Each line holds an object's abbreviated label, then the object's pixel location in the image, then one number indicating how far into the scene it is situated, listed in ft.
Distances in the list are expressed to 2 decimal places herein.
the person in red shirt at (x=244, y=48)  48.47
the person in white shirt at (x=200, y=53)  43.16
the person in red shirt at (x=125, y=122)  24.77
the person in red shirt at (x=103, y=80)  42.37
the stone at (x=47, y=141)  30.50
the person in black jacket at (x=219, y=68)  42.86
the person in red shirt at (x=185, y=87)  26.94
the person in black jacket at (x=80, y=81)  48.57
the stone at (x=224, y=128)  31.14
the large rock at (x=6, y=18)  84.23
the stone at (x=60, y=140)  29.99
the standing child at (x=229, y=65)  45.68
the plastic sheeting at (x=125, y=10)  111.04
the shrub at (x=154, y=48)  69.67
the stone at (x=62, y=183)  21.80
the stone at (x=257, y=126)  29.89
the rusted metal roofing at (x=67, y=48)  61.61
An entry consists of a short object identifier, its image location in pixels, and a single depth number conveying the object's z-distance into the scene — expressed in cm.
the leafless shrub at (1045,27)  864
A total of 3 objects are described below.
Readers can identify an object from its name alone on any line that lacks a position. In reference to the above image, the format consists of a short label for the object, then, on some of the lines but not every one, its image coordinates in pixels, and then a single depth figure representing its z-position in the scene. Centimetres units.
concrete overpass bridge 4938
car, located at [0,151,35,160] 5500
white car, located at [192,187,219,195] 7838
++++
What is needed
Set down, exactly as they appear above, all lines from the one that has "the shrub at" down to the one that has "concrete overpass bridge 4938", including those two and no others.

Exercise solution
the shrub at (x=154, y=48)  69.67
the stone at (x=62, y=183)  21.80
the stone at (x=257, y=126)  29.89
the rusted metal roofing at (x=67, y=48)  61.61
An entry consists of a short object identifier, its image location in pixels, and a single depth number conveying the object's z-distance into the scene — expressed in cm.
the leafless shrub at (1045,27)  864
A total of 3 objects are described below.
Readers can identify an object from its name alone on any line that lacks a position. In reference to the above image, the format consists of a short label for the object, then, on some of the lines but not every one, its image coordinates in pixels, and then a single depth figure representing its z-position in the scene. Centimetres units.
concrete overpass bridge 4938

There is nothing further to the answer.